# RECORDS FOR THE TASK
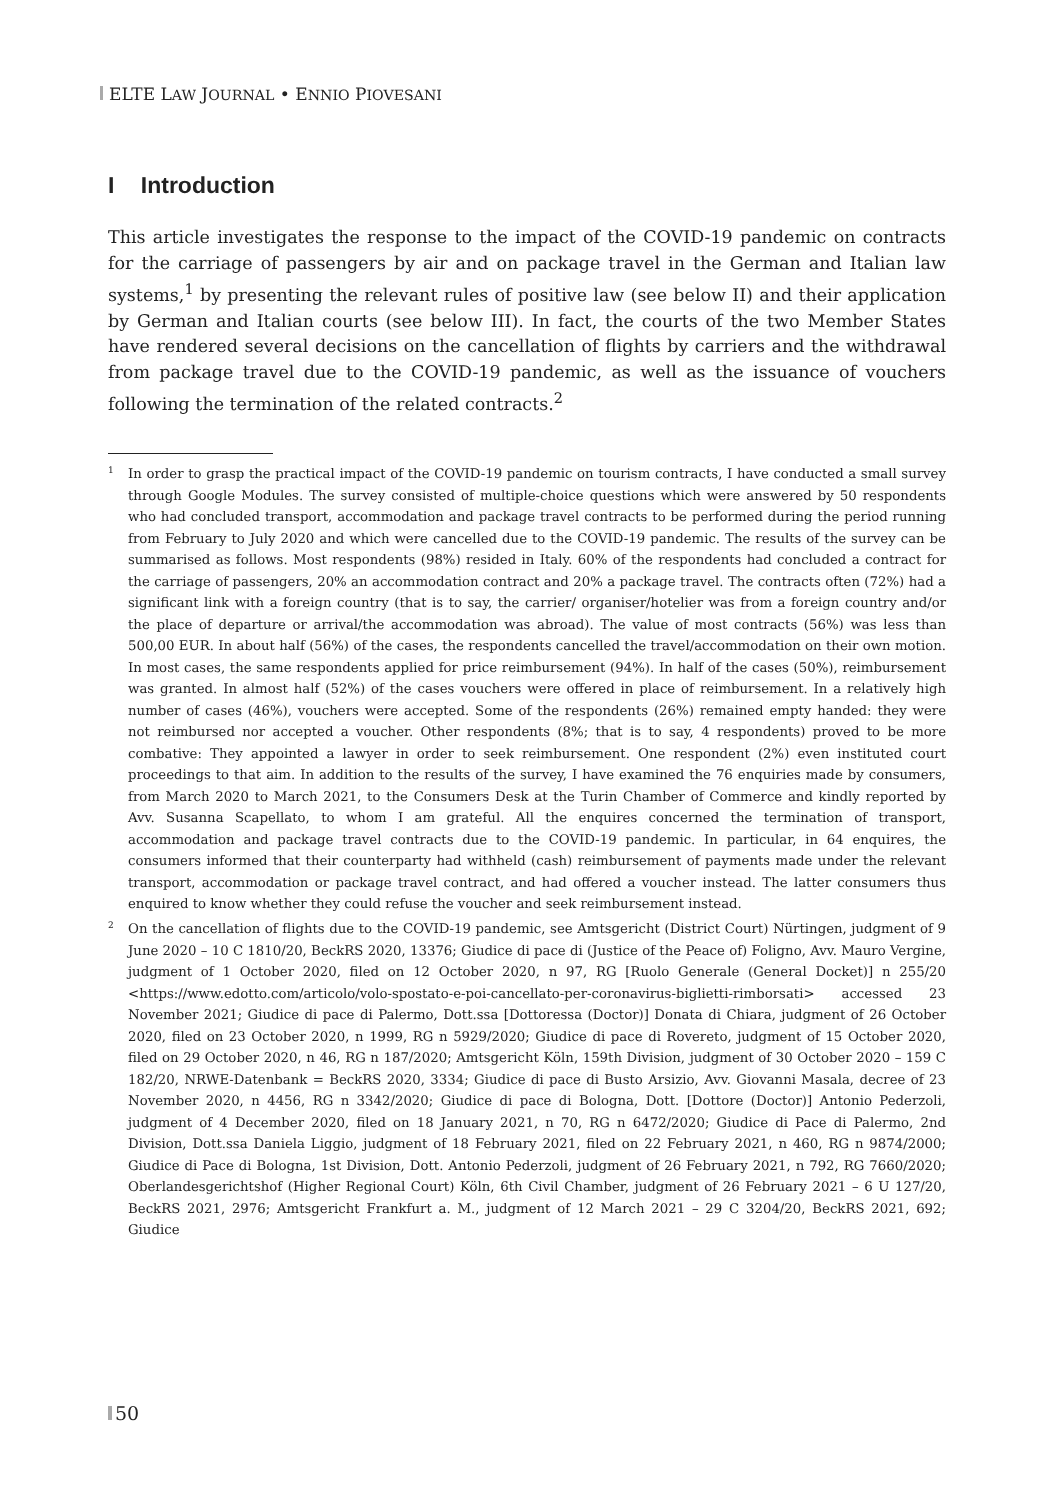ELTE LAW JOURNAL • ENNIO PIOVESANI
I Introduction
This article investigates the response to the impact of the COVID-19 pandemic on contracts for the carriage of passengers by air and on package travel in the German and Italian law systems,<sup>1</sup> by presenting the relevant rules of positive law (see below II) and their application by German and Italian courts (see below III). In fact, the courts of the two Member States have rendered several decisions on the cancellation of flights by carriers and the withdrawal from package travel due to the COVID-19 pandemic, as well as the issuance of vouchers following the termination of the related contracts.<sup>2</sup>
<sup>1</sup> In order to grasp the practical impact of the COVID-19 pandemic on tourism contracts, I have conducted a small survey through Google Modules. The survey consisted of multiple-choice questions which were answered by 50 respondents who had concluded transport, accommodation and package travel contracts to be performed during the period running from February to July 2020 and which were cancelled due to the COVID-19 pandemic. The results of the survey can be summarised as follows. Most respondents (98%) resided in Italy. 60% of the respondents had concluded a contract for the carriage of passengers, 20% an accommodation contract and 20% a package travel. The contracts often (72%) had a significant link with a foreign country (that is to say, the carrier/ organiser/hotelier was from a foreign country and/or the place of departure or arrival/the accommodation was abroad). The value of most contracts (56%) was less than 500,00 EUR. In about half (56%) of the cases, the respondents cancelled the travel/accommodation on their own motion. In most cases, the same respondents applied for price reimbursement (94%). In half of the cases (50%), reimbursement was granted. In almost half (52%) of the cases vouchers were offered in place of reimbursement. In a relatively high number of cases (46%), vouchers were accepted. Some of the respondents (26%) remained empty handed: they were not reimbursed nor accepted a voucher. Other respondents (8%; that is to say, 4 respondents) proved to be more combative: They appointed a lawyer in order to seek reimbursement. One respondent (2%) even instituted court proceedings to that aim. In addition to the results of the survey, I have examined the 76 enquiries made by consumers, from March 2020 to March 2021, to the Consumers Desk at the Turin Chamber of Commerce and kindly reported by Avv. Susanna Scapellato, to whom I am grateful. All the enquires concerned the termination of transport, accommodation and package travel contracts due to the COVID-19 pandemic. In particular, in 64 enquires, the consumers informed that their counterparty had withheld (cash) reimbursement of payments made under the relevant transport, accommodation or package travel contract, and had offered a voucher instead. The latter consumers thus enquired to know whether they could refuse the voucher and seek reimbursement instead.
<sup>2</sup> On the cancellation of flights due to the COVID-19 pandemic, see Amtsgericht (District Court) Nürtingen, judgment of 9 June 2020 – 10 C 1810/20, BeckRS 2020, 13376; Giudice di pace di (Justice of the Peace of) Foligno, Avv. Mauro Vergine, judgment of 1 October 2020, filed on 12 October 2020, n 97, RG [Ruolo Generale (General Docket)] n 255/20 <https://www.edotto.com/articolo/volo-spostato-e-poi-cancellato-per-coronavirus-biglietti-rimborsati> accessed 23 November 2021; Giudice di pace di Palermo, Dott.ssa [Dottoressa (Doctor)] Donata di Chiara, judgment of 26 October 2020, filed on 23 October 2020, n 1999, RG n 5929/2020; Giudice di pace di Rovereto, judgment of 15 October 2020, filed on 29 October 2020, n 46, RG n 187/2020; Amtsgericht Köln, 159th Division, judgment of 30 October 2020 – 159 C 182/20, NRWE-Datenbank = BeckRS 2020, 3334; Giudice di pace di Busto Arsizio, Avv. Giovanni Masala, decree of 23 November 2020, n 4456, RG n 3342/2020; Giudice di pace di Bologna, Dott. [Dottore (Doctor)] Antonio Pederzoli, judgment of 4 December 2020, filed on 18 January 2021, n 70, RG n 6472/2020; Giudice di Pace di Palermo, 2nd Division, Dott.ssa Daniela Liggio, judgment of 18 February 2021, filed on 22 February 2021, n 460, RG n 9874/2000; Giudice di Pace di Bologna, 1st Division, Dott. Antonio Pederzoli, judgment of 26 February 2021, n 792, RG 7660/2020; Oberlandesgerichtshof (Higher Regional Court) Köln, 6th Civil Chamber, judgment of 26 February 2021 – 6 U 127/20, BeckRS 2021, 2976; Amtsgericht Frankfurt a. M., judgment of 12 March 2021 – 29 C 3204/20, BeckRS 2021, 692; Giudice
50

# EXERCISE INSTRUCTIONS
All of the material shown above needs to be duplicated exactly. Omit every picture.

# WRITTEN SOLUTION
ELTE LAW JOURNAL • ENNIO PIOVESANI
I Introduction
This article investigates the response to the impact of the COVID-19 pandemic on contracts for the carriage of passengers by air and on package travel in the German and Italian law systems,<sup>1</sup> by presenting the relevant rules of positive law (see below II) and their application by German and Italian courts (see below III). In fact, the courts of the two Member States have rendered several decisions on the cancellation of flights by carriers and the withdrawal from package travel due to the COVID-19 pandemic, as well as the issuance of vouchers following the termination of the related contracts.<sup>2</sup>
<sup>1</sup> In order to grasp the practical impact of the COVID-19 pandemic on tourism contracts, I have conducted a small survey through Google Modules. The survey consisted of multiple-choice questions which were answered by 50 respondents who had concluded transport, accommodation and package travel contracts to be performed during the period running from February to July 2020 and which were cancelled due to the COVID-19 pandemic. The results of the survey can be summarised as follows. Most respondents (98%) resided in Italy. 60% of the respondents had concluded a contract for the carriage of passengers, 20% an accommodation contract and 20% a package travel. The contracts often (72%) had a significant link with a foreign country (that is to say, the carrier/ organiser/hotelier was from a foreign country and/or the place of departure or arrival/the accommodation was abroad). The value of most contracts (56%) was less than 500,00 EUR. In about half (56%) of the cases, the respondents cancelled the travel/accommodation on their own motion. In most cases, the same respondents applied for price reimbursement (94%). In half of the cases (50%), reimbursement was granted. In almost half (52%) of the cases vouchers were offered in place of reimbursement. In a relatively high number of cases (46%), vouchers were accepted. Some of the respondents (26%) remained empty handed: they were not reimbursed nor accepted a voucher. Other respondents (8%; that is to say, 4 respondents) proved to be more combative: They appointed a lawyer in order to seek reimbursement. One respondent (2%) even instituted court proceedings to that aim. In addition to the results of the survey, I have examined the 76 enquiries made by consumers, from March 2020 to March 2021, to the Consumers Desk at the Turin Chamber of Commerce and kindly reported by Avv. Susanna Scapellato, to whom I am grateful. All the enquires concerned the termination of transport, accommodation and package travel contracts due to the COVID-19 pandemic. In particular, in 64 enquires, the consumers informed that their counterparty had withheld (cash) reimbursement of payments made under the relevant transport, accommodation or package travel contract, and had offered a voucher instead. The latter consumers thus enquired to know whether they could refuse the voucher and seek reimbursement instead.
<sup>2</sup> On the cancellation of flights due to the COVID-19 pandemic, see Amtsgericht (District Court) Nürtingen, judgment of 9 June 2020 – 10 C 1810/20, BeckRS 2020, 13376; Giudice di pace di (Justice of the Peace of) Foligno, Avv. Mauro Vergine, judgment of 1 October 2020, filed on 12 October 2020, n 97, RG [Ruolo Generale (General Docket)] n 255/20 <https://www.edotto.com/articolo/volo-spostato-e-poi-cancellato-per-coronavirus-biglietti-rimborsati> accessed 23 November 2021; Giudice di pace di Palermo, Dott.ssa [Dottoressa (Doctor)] Donata di Chiara, judgment of 26 October 2020, filed on 23 October 2020, n 1999, RG n 5929/2020; Giudice di pace di Rovereto, judgment of 15 October 2020, filed on 29 October 2020, n 46, RG n 187/2020; Amtsgericht Köln, 159th Division, judgment of 30 October 2020 – 159 C 182/20, NRWE-Datenbank = BeckRS 2020, 3334; Giudice di pace di Busto Arsizio, Avv. Giovanni Masala, decree of 23 November 2020, n 4456, RG n 3342/2020; Giudice di pace di Bologna, Dott. [Dottore (Doctor)] Antonio Pederzoli, judgment of 4 December 2020, filed on 18 January 2021, n 70, RG n 6472/2020; Giudice di Pace di Palermo, 2nd Division, Dott.ssa Daniela Liggio, judgment of 18 February 2021, filed on 22 February 2021, n 460, RG n 9874/2000; Giudice di Pace di Bologna, 1st Division, Dott. Antonio Pederzoli, judgment of 26 February 2021, n 792, RG 7660/2020; Oberlandesgerichtshof (Higher Regional Court) Köln, 6th Civil Chamber, judgment of 26 February 2021 – 6 U 127/20, BeckRS 2021, 2976; Amtsgericht Frankfurt a. M., judgment of 12 March 2021 – 29 C 3204/20, BeckRS 2021, 692; Giudice
50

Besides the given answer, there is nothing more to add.